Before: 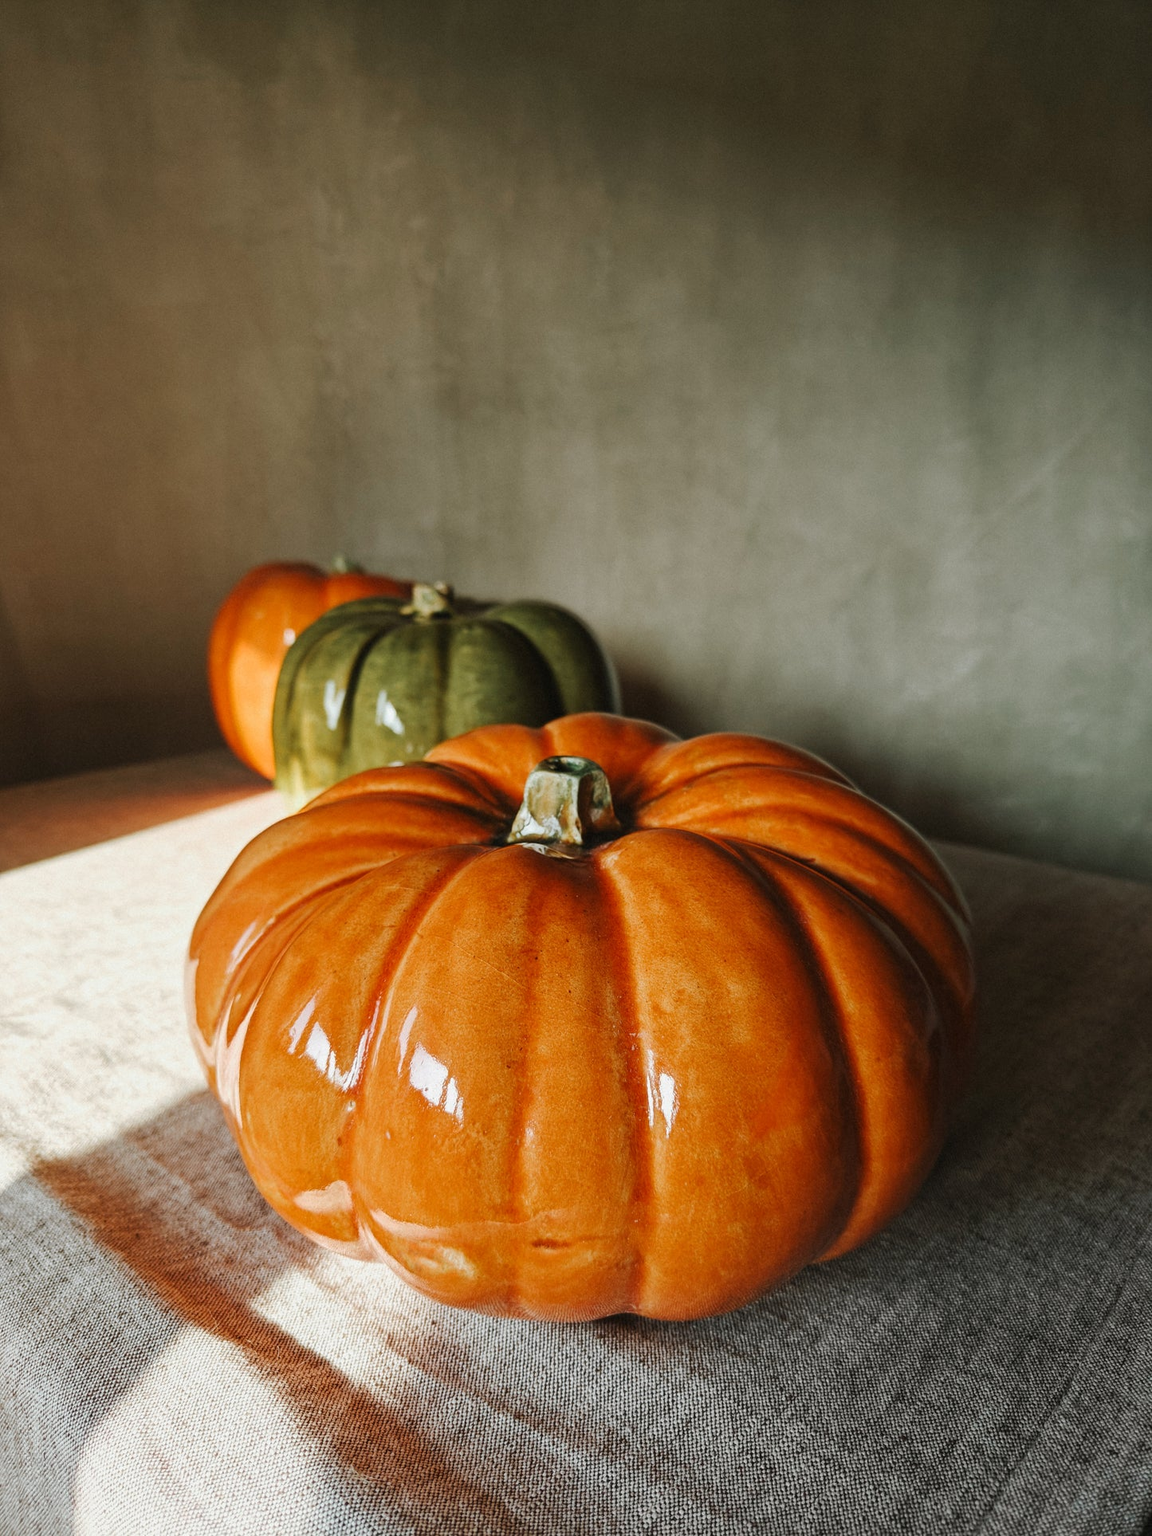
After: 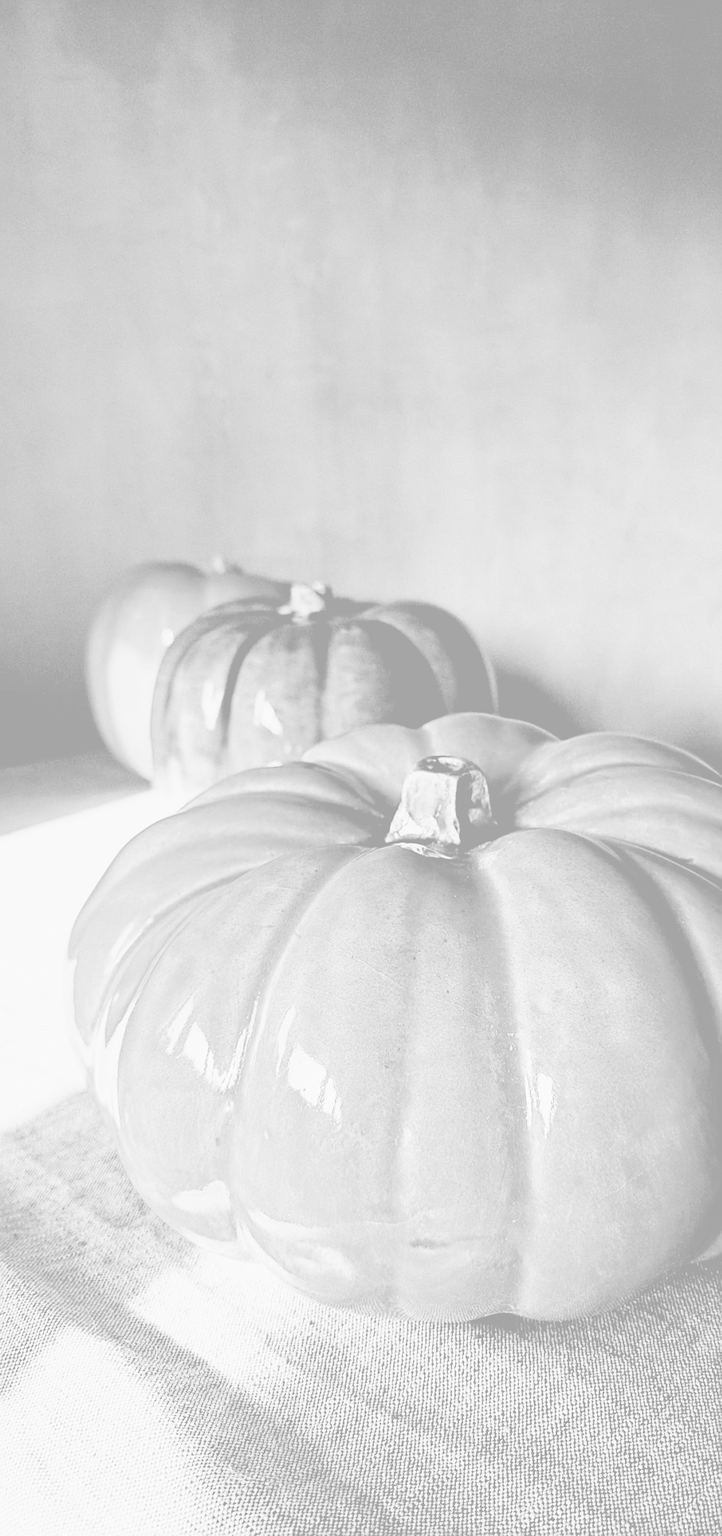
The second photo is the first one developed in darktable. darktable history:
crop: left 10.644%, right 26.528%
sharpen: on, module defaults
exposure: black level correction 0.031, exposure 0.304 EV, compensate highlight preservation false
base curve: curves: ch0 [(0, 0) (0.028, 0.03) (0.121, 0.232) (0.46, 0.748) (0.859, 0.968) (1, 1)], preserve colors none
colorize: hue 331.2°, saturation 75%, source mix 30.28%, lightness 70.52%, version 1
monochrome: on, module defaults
======
** Aim **
Reproduce the listing above line for line, with no changes, leaving out the pictures.

** Solution to the exercise **
Before: 
After: 
The second photo is the first one developed in darktable. darktable history:
crop: left 10.644%, right 26.528%
sharpen: on, module defaults
exposure: black level correction 0.031, exposure 0.304 EV, compensate highlight preservation false
base curve: curves: ch0 [(0, 0) (0.028, 0.03) (0.121, 0.232) (0.46, 0.748) (0.859, 0.968) (1, 1)], preserve colors none
colorize: hue 331.2°, saturation 75%, source mix 30.28%, lightness 70.52%, version 1
monochrome: on, module defaults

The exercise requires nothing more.